“让,别走,陪我一会儿,好吗?”
“大人?”我吓了一跳。
“……就一会儿,等我睡着就行了,你可以把我当成病人。”
在他半强迫的状态下,我像个傻瓜一样坐在旁边的椅子上,手牢牢地被他攥着——其实这个样子,即使他睡着了我也走不了。
公爵的脸在阴影中像优雅的塑像,呼吸平稳安详,而我却开始苦苦思索:为什么我们的话题在不知不觉中就改变了?
半个小时后天全亮了,阳光从窗户照进来。
我吹灭了蜡烛,公爵也刚好醒过来。我活动着发麻的手臂,要求回房间漱洗。这次他倒是十分慷慨地表示同意,只是嘱咐我尽快去大厅。
“我想我们能找到一点儿有用的东西。”他冲我眨眨眼睛,活像个男孩子。
我像兔子一样跑上楼,打理好自己的头发和衣服,又马不停蹄地出了门,刚好在二楼楼梯上看见了伯恩斯坦小姐向大厅走去。
她换上了一身浅蓝色的裙子,没披披肩,金红色的卷发用粉色蝴蝶结绑了起来,但脸色苍白得像个鬼,大眼睛周围黑黑的,显然也没睡好,而且神情恍惚,竟没有看到仅三米之遥的我。
我目送她由女仆的带领着缓缓走下楼,心里的滋味挺不好受的:她是个年轻又漂亮的姑娘,原本不该和这样的事扯上关系,可现在……
到了大厅以后我才发现阿尔梅特的仆人远比我想象的多:男仆和女仆分成两列排在大厅理,还有很多我根本没见过的厨子、马夫、园丁,零零总总加起来有五十多个。

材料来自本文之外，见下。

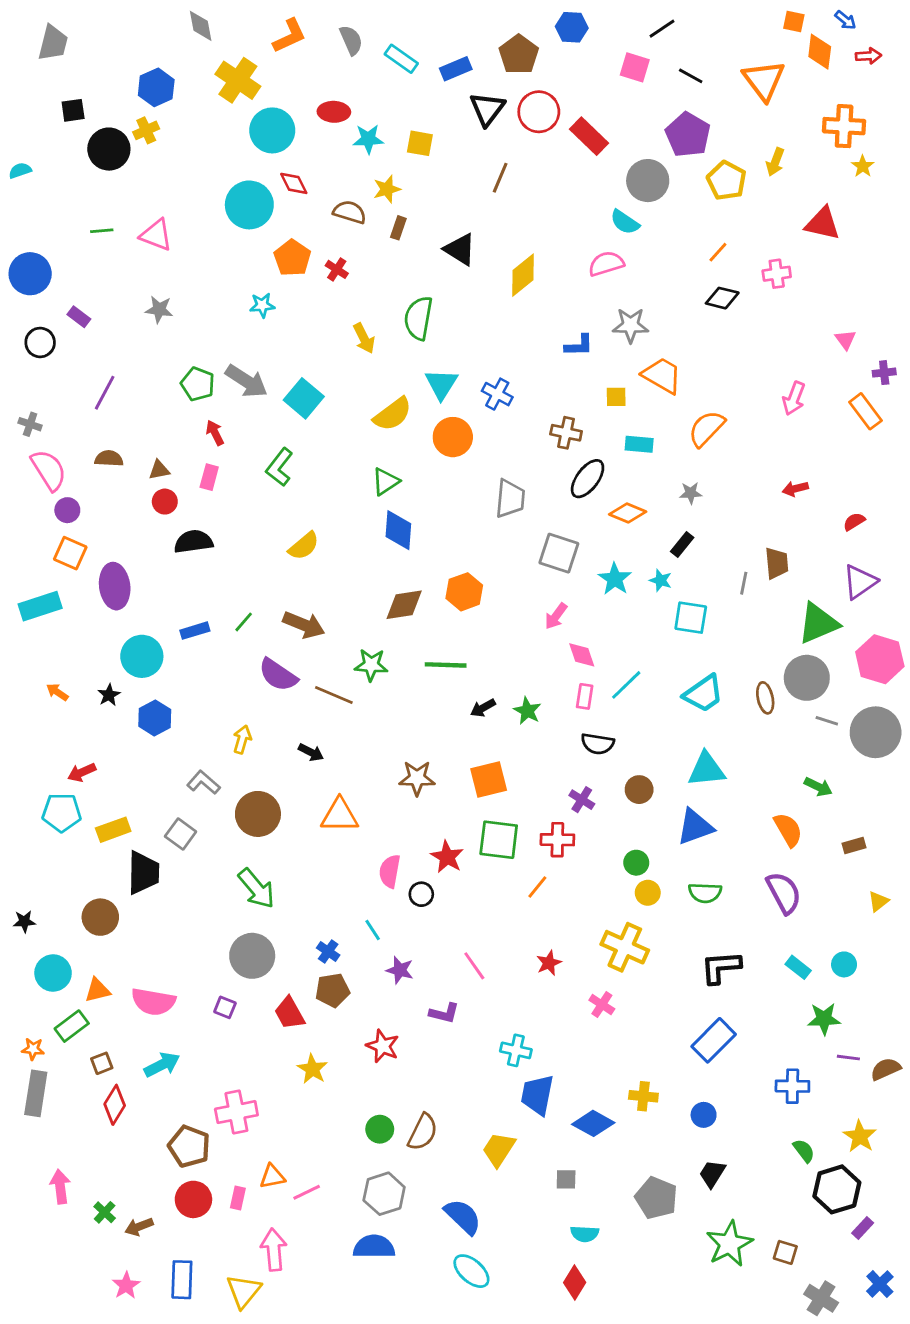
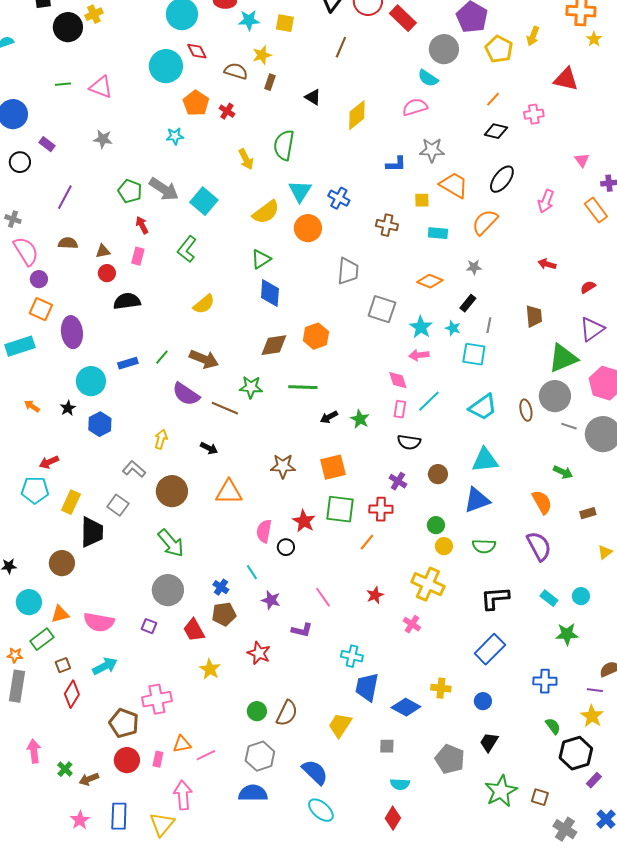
black triangle: (460, 249) -> (313, 97), size x0.7
black ellipse: (588, 479) -> (502, 179), moved
red arrow: (795, 489) -> (547, 264), turned 30
gray line: (744, 583) -> (489, 325), moved
pink arrow: (556, 616) -> (419, 355), moved, turned 48
yellow rectangle: (113, 830) -> (71, 502), turned -45
purple line: (848, 1058) -> (595, 690), moved

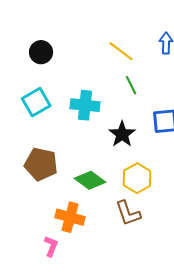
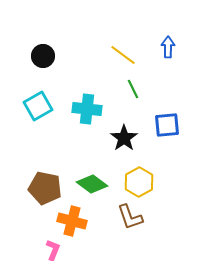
brown pentagon: (41, 164) -> (45, 188), moved

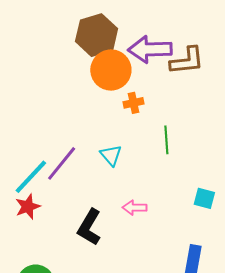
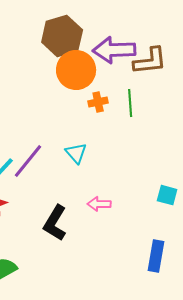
green line: (166, 140) -> (130, 103), moved

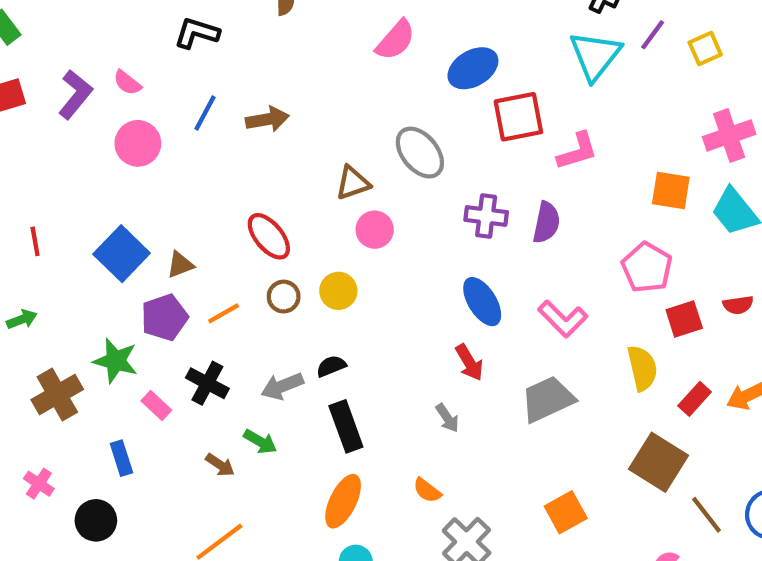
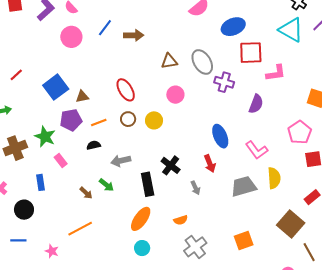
cyan triangle: (595, 56) -> (291, 30), turned -48
brown triangle: (353, 183) -> (169, 61), moved
purple cross: (486, 216) -> (224, 82), moved
red line: (35, 241) -> (16, 75), turned 48
black semicircle: (331, 366) -> (94, 145), moved
yellow semicircle: (642, 368) -> (274, 178), moved
black cross: (207, 383) -> (171, 165), moved
orange semicircle: (427, 490) -> (181, 220), turned -64

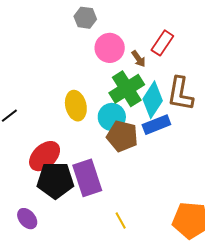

公爵坐在那把华丽的椅子上,穿得整整齐齐。神甫已经赶来了,他冲我招招手,示意我到他旁边去,而沃伦先生和伯恩斯坦小姐就坐在我们对面,脸色难看极了。我瞟瞟沃伦先生怒气冲冲的样子,很尴尬,好在大家都像摆设一样杵在公爵左右两边,等着他开口,也不用做作地去打招呼。